▶ Exercise requirements:
Only lines holding "round" are needed; copy each of them from the data below.

▶ Stored data:
....

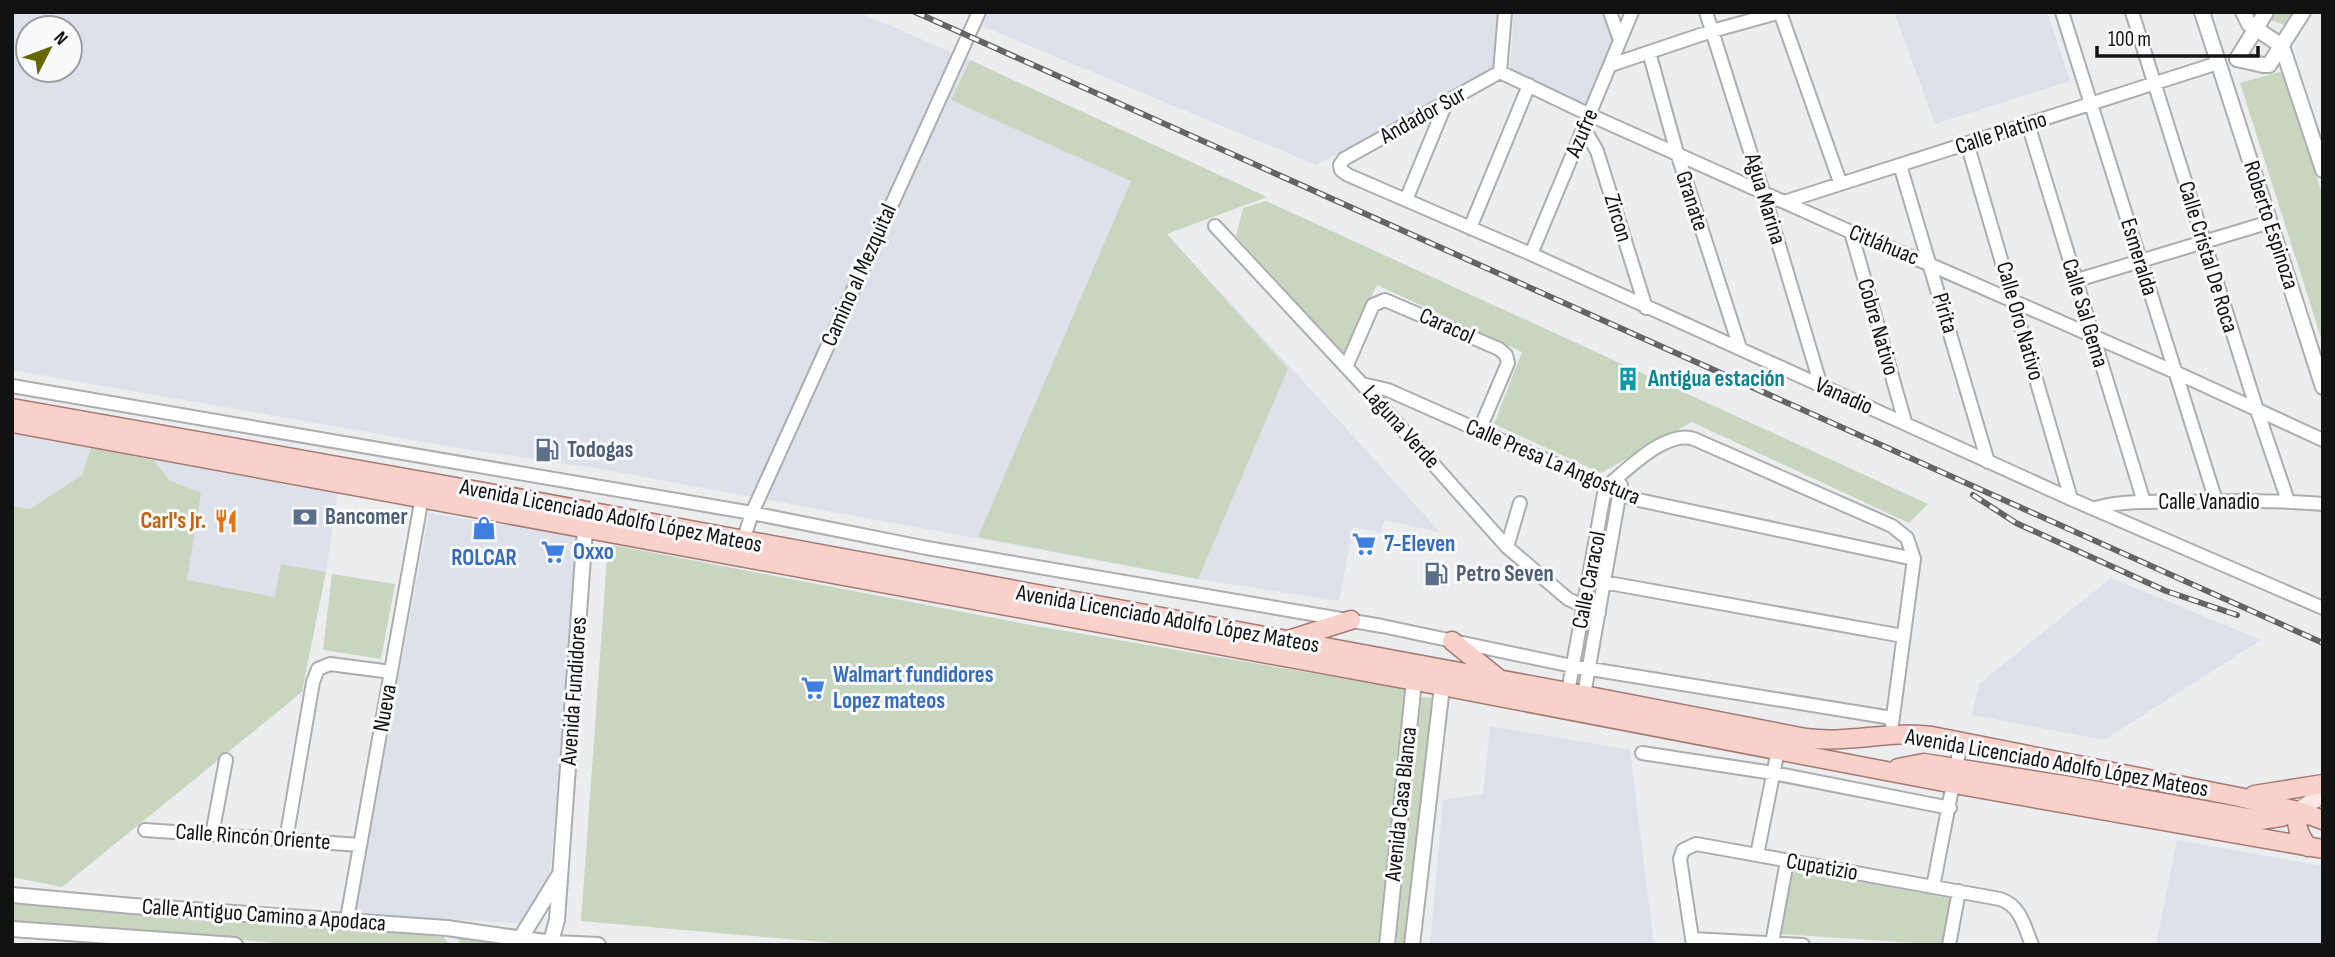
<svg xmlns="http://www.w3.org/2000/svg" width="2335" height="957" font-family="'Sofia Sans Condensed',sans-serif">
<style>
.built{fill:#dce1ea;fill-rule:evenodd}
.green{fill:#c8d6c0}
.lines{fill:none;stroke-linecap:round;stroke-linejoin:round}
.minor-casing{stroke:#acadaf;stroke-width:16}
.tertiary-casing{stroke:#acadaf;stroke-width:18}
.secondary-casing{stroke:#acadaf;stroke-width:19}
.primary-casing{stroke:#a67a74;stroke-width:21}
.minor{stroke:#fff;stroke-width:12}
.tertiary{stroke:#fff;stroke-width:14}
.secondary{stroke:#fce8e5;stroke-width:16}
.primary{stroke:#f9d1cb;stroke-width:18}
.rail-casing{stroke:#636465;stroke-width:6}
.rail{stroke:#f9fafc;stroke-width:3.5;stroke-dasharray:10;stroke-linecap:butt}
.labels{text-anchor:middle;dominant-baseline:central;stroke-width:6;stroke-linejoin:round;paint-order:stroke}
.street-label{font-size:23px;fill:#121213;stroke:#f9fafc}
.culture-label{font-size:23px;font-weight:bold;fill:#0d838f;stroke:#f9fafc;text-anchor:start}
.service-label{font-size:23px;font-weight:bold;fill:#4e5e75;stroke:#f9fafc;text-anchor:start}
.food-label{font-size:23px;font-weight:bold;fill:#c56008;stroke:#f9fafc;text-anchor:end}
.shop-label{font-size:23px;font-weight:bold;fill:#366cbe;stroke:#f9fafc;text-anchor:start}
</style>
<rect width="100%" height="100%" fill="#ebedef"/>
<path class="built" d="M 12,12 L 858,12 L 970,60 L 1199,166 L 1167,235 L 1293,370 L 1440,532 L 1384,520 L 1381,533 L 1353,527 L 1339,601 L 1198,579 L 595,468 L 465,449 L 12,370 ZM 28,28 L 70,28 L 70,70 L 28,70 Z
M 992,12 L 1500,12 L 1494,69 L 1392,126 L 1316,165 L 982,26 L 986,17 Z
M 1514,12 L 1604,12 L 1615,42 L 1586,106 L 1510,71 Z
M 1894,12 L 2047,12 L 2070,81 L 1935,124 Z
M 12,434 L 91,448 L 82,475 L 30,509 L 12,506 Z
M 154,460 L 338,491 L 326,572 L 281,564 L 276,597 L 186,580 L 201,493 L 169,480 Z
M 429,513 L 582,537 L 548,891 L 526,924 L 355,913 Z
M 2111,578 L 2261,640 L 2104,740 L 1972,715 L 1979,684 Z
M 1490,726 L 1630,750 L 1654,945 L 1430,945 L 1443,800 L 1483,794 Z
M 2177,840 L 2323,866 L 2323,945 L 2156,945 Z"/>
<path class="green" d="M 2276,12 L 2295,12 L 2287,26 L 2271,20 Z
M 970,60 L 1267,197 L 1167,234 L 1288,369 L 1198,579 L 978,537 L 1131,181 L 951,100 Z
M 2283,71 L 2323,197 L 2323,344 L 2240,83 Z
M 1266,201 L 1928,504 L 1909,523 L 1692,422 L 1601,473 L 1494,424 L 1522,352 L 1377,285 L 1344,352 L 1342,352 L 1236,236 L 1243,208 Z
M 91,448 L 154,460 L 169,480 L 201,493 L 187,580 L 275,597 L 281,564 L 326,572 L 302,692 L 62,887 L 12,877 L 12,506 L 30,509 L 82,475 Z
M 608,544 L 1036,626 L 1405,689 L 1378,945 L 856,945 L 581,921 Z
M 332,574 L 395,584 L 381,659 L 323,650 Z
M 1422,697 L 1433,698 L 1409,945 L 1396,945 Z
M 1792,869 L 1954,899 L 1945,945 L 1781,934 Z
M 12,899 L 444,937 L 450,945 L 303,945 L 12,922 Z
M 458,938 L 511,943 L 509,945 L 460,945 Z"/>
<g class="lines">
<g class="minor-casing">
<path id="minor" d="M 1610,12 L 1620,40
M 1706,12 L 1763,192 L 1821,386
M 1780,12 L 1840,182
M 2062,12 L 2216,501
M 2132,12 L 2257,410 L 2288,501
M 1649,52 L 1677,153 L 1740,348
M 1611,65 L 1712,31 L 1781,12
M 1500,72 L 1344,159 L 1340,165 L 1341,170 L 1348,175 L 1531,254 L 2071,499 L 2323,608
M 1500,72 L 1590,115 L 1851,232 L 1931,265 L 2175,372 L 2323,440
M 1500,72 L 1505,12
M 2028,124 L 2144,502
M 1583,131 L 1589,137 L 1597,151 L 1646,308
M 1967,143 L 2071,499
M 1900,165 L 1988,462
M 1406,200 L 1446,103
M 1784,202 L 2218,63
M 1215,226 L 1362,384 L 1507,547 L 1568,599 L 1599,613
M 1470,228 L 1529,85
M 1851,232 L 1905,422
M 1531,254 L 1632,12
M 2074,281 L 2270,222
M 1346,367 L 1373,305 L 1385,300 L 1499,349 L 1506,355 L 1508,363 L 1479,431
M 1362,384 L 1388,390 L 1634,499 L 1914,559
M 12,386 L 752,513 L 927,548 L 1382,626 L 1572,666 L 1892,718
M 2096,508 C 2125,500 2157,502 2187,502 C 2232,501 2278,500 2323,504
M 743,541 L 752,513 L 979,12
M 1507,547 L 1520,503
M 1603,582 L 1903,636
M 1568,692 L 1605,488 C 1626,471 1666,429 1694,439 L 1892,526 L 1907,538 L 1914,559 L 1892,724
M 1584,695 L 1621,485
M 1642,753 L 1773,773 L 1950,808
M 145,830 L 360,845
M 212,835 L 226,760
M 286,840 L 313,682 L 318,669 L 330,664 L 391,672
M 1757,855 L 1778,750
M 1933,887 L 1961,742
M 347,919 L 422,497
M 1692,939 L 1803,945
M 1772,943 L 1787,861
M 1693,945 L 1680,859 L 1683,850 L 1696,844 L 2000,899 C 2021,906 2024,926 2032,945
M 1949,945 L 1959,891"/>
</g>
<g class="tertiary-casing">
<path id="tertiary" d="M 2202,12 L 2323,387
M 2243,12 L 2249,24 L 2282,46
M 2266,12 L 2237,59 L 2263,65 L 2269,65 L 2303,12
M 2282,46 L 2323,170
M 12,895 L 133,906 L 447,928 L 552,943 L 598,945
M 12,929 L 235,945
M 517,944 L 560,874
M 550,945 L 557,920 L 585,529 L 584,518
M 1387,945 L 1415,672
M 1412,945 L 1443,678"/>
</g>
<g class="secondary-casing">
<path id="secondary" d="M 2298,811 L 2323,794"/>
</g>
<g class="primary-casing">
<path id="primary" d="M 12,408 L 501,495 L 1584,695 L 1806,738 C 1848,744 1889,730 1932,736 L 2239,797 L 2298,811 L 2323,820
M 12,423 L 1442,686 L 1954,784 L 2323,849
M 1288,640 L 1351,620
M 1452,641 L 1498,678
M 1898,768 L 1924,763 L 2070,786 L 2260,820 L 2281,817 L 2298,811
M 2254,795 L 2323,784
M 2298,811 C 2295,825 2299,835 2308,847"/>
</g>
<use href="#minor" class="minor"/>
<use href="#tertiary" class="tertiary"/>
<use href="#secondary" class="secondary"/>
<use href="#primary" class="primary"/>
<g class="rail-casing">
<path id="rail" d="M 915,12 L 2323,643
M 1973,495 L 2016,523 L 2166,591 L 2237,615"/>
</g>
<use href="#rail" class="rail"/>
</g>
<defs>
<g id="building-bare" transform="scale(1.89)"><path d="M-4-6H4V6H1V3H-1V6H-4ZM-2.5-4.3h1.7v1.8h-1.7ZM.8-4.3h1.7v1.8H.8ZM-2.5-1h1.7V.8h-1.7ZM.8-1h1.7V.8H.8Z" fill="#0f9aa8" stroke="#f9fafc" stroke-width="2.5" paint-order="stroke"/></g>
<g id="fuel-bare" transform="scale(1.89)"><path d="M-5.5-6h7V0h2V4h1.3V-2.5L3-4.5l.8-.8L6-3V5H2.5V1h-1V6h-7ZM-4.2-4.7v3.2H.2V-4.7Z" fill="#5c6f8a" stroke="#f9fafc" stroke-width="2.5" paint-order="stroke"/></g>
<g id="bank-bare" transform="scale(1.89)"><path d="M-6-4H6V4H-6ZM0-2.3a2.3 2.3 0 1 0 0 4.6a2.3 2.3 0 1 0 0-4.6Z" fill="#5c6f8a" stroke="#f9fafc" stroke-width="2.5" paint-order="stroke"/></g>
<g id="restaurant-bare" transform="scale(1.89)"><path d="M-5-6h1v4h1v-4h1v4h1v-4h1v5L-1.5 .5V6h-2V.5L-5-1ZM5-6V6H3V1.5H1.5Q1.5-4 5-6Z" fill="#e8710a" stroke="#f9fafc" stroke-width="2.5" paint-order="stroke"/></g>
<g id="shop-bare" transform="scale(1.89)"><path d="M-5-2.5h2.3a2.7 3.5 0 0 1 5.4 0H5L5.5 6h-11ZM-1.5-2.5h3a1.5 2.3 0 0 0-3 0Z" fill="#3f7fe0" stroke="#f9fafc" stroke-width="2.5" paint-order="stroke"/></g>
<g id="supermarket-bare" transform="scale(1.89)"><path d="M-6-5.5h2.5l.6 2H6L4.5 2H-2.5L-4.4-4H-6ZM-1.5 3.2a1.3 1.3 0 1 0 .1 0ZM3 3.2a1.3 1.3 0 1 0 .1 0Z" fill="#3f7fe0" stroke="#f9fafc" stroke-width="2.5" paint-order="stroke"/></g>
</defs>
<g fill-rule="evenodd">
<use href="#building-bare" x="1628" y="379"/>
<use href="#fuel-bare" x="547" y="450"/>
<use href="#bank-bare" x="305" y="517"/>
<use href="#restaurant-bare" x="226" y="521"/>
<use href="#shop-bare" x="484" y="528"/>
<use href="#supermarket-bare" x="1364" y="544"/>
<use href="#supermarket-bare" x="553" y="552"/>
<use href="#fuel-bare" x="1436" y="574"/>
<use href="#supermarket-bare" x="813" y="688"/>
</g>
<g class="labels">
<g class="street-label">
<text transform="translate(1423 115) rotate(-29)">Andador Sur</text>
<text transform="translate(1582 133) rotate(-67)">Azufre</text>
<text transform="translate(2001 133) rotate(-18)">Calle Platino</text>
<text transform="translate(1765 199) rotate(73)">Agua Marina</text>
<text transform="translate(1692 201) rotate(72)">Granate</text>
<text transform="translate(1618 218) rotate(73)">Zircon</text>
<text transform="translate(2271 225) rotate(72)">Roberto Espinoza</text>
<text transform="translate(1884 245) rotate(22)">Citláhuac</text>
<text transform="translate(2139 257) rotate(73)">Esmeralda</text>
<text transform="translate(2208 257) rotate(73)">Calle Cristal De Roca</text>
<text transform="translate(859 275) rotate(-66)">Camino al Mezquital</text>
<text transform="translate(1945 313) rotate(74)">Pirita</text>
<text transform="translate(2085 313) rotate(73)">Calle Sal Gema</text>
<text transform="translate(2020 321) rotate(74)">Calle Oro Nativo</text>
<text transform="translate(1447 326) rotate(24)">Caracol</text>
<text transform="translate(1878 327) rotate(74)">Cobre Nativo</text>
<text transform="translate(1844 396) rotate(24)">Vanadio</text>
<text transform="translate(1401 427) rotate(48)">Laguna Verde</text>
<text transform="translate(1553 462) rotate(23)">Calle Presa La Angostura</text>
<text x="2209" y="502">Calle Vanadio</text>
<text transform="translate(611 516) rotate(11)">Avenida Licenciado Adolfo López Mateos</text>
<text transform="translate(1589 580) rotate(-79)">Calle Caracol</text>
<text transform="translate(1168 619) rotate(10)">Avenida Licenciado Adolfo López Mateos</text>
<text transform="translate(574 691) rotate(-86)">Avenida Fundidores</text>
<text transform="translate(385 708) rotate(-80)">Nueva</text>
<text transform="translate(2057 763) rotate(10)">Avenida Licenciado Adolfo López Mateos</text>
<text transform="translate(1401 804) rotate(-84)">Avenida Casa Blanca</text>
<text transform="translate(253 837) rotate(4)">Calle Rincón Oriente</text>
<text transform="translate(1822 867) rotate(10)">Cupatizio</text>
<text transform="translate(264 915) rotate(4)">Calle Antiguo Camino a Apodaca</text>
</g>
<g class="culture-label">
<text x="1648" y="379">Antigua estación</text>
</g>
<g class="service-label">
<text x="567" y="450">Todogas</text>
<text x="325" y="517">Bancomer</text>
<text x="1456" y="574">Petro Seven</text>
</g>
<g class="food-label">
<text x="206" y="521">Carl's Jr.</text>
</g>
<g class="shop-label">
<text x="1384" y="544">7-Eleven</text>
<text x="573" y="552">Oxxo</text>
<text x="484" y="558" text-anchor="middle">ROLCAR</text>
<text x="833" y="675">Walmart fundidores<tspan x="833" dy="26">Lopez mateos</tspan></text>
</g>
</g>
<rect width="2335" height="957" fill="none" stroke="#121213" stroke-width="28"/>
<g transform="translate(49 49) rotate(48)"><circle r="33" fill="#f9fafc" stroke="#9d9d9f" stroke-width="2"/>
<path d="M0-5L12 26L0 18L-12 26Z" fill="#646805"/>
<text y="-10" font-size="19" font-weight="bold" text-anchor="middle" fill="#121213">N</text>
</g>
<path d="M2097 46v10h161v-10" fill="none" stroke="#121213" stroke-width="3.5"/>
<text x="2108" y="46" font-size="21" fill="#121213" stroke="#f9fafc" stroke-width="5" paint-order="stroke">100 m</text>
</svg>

....

▶ Solution:
.lines{fill:none;stroke-linecap:round;stroke-linejoin:round}
.labels{text-anchor:middle;dominant-baseline:central;stroke-width:6;stroke-linejoin:round;paint-order:stroke}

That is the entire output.